My body was losing its ability to regulate its temperature and I was going cold and hot, and I wasn’t sure if I was hungry or whether the virus had deactivated my stomach, and I felt like my system was getting ready to shut down.

I sat in this heat and light on the low-slung steps of the hall, feeling dizzy, and not quite knowing where I was, and then I realized there was somebody sitting next to me, and it was Dad. And he said, “You’re not feeling very well, are you, son.”

And I said, “Nnn … no.”

And he said, “I was following you down the streets. I was right behind you the whole time. It’s the flu, isn’t it? But it’s more than just the flu.”

I was silent.

“Right?” he asked.

“Yeah.”

“I’m a young man, Daniel, but I’m stuck inside this old sack of bones. I can’t help it.”

“Dad …”

“Let me finish. And so you think I’m old. You think that I don’t understand things. That I never notice what goes on around me — but I do notice. And I’ve noticed that I’m maybe too distant with you — and that maybe I don’t spend enough time with you.”

“FaceTime,” I said, regretting my bad joke as the words slipped out.

“Yes. FaceTime.”

Two secretaries walked by laughing at some joke they were telling, and a yuppie guy with a stack of documents walked past us.

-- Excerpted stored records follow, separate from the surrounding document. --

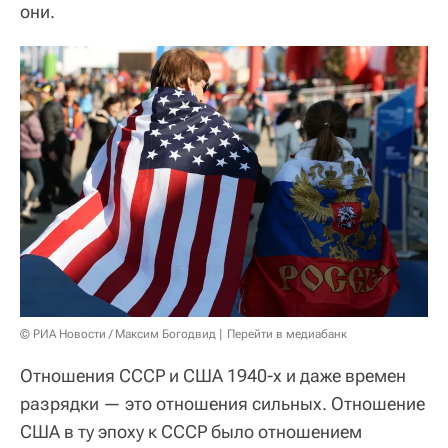
они.
© РИА Новости / Максим Богодвид
Перейти в медиабанк
Отношения СССР и США 1940-х и даже времен
разрядки — это отношения сильных. Отношение
США в ту эпоху к СССР было отношением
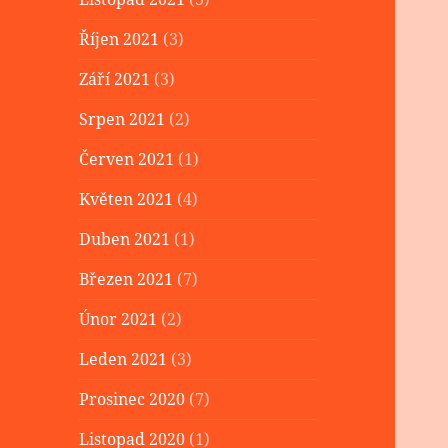
Říjen 2021
(3)
Září 2021
(3)
Srpen 2021
(2)
Červen 2021
(1)
Květen 2021
(4)
Duben 2021
(1)
Březen 2021
(7)
Únor 2021
(2)
Leden 2021
(3)
Prosinec 2020
(7)
Listopad 2020
(1)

The inside of my head did a dip, like on a ride at Knott’s Berry Farm. I found myself saying, “Michael’s not Jed, Dad. He just isn’t. And neither am I. And I just can’t keep trying to keep up with him. Because no matter how hard I run, I’m never going to catch up.”

“Oh, my boy …”

My head was between my legs at this point, and I had to keep my eyes closed, because the light from the piazza was hurting me, and I wondered if this was how Ethan’s eyes felt on his antidepressant chemicals, and then I started thinking of a small plastic swimming pool Jed and I used to play in when we were babies, and I think my mind was misfiring. And then I felt my father’s arms around my shoulders, and I shivered, and he pulled me close to him.

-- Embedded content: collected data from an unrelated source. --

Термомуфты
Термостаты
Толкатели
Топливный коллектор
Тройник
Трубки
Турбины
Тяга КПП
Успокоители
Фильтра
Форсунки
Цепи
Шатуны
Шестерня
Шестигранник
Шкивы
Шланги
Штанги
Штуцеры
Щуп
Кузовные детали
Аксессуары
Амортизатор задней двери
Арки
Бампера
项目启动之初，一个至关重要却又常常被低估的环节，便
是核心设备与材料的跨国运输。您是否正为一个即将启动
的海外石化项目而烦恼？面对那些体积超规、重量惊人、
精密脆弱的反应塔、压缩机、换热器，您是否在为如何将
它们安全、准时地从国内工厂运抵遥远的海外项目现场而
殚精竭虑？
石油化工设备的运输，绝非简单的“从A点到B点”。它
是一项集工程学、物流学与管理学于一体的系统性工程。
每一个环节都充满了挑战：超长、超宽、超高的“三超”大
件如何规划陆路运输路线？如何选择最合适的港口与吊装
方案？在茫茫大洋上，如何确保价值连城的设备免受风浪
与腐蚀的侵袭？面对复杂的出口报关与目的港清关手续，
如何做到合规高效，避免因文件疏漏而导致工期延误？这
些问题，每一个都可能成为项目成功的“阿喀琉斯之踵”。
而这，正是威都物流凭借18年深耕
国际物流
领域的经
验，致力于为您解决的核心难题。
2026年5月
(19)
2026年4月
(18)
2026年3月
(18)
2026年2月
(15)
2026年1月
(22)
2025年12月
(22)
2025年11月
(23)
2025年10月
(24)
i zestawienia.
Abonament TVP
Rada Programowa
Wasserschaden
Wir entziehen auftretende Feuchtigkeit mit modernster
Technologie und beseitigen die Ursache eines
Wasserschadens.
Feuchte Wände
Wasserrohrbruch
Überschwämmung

I was too sick, and Dad’s words weren’t registering. “You and your friends helped me once when I was lost. The whole crew of you — your casual love and help — saved me at a time when no one else could save me. And now I can help you. I was lost, Daniel. If it weren’t for you and your friends, I would never have found the green spaces or the still waters. My mind would not now be calm …”

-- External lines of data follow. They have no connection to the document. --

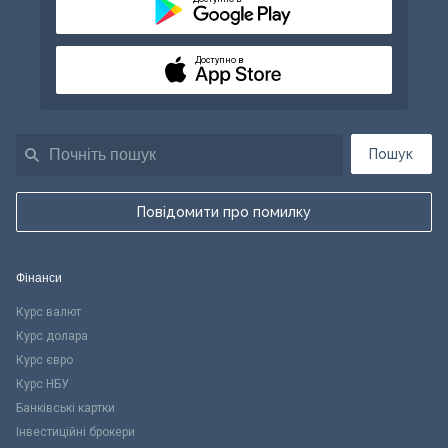
Доступно в
Пошук
Повідомити про помилку
Фінанси
Курс валют
Курс долара
Курс євро
Курс НБУ
Банківські картки
Інвестиційні брокери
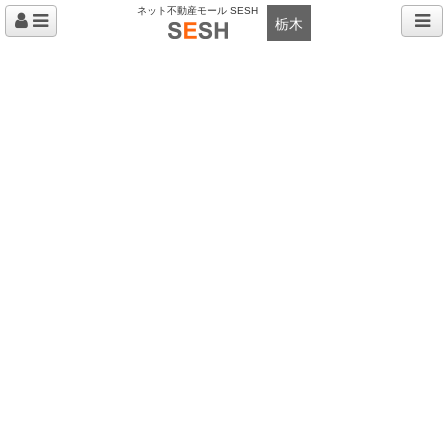
ネット不動産モール SESH
栃木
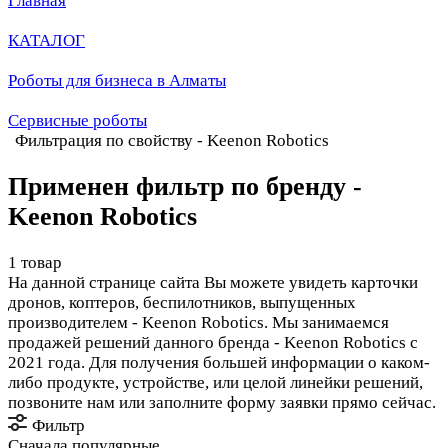
Главная
КАТАЛОГ
Роботы для бизнеса в Алматы
Сервисные роботы
Фильтрация по свойству - Keenon Robotics
Применен фильтр по бренду -
Keenon Robotics
1 товар
На данной странице сайта Вы можете увидеть карточки
дронов, коптеров, беспилотников, выпущенных
производителем - Keenon Robotics. Мы занимаемся
продажей решений данного бренда - Keenon Robotics с
2021 года. Для получения большей информации о каком-
либо продукте, устройстве, или целой линейки решений,
позвоните нам или заполните форму заявки прямо сейчас.
Фильтр
Сначала популярные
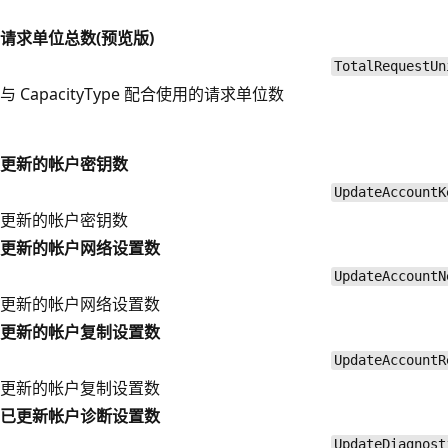
请求单位总数(预览版)
TotalRequestUn
与 CapacityType 配合使用的请求单位数
更新的帐户密钥数
UpdateAccountK
更新的帐户密钥数
更新的帐户网络设置数
UpdateAccountN
更新的帐户网络设置数
更新的帐户复制设置数
UpdateAccountR
更新的帐户复制设置数
已更新帐户诊断设置数
UpdateDiagnost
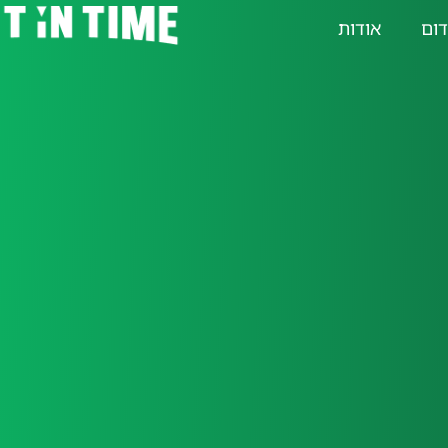
דום
אודות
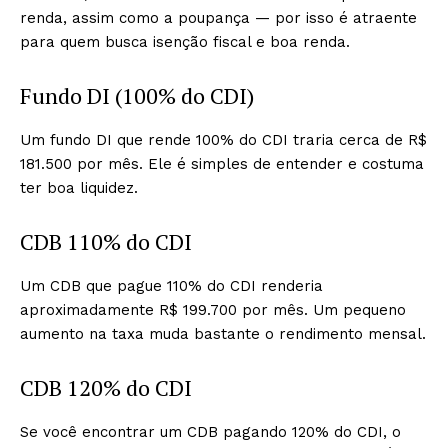
renda, assim como a poupança — por isso é atraente
para quem busca isenção fiscal e boa renda.
Fundo DI (100% do CDI)
Um fundo DI que rende 100% do CDI traria cerca de R$
181.500 por mês. Ele é simples de entender e costuma
ter boa liquidez.
CDB 110% do CDI
Um CDB que pague 110% do CDI renderia
aproximadamente R$ 199.700 por mês. Um pequeno
aumento na taxa muda bastante o rendimento mensal.
CDB 120% do CDI
Se você encontrar um CDB pagando 120% do CDI, o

But I don’t remember what I said next. I have faint memories — my arms touching the warm cement — of a stop sign — of a sago palm branch brushing my cheek; my father’s worried face looking forward right above my own; the clouds above his head; birds in the trees; my father’s arms beneath me; depositing me within the Lego garden; my mother saying, “Dear?” and my father’s voice saying, “Its okay, honey. He just needs to sleep for a long, long time.”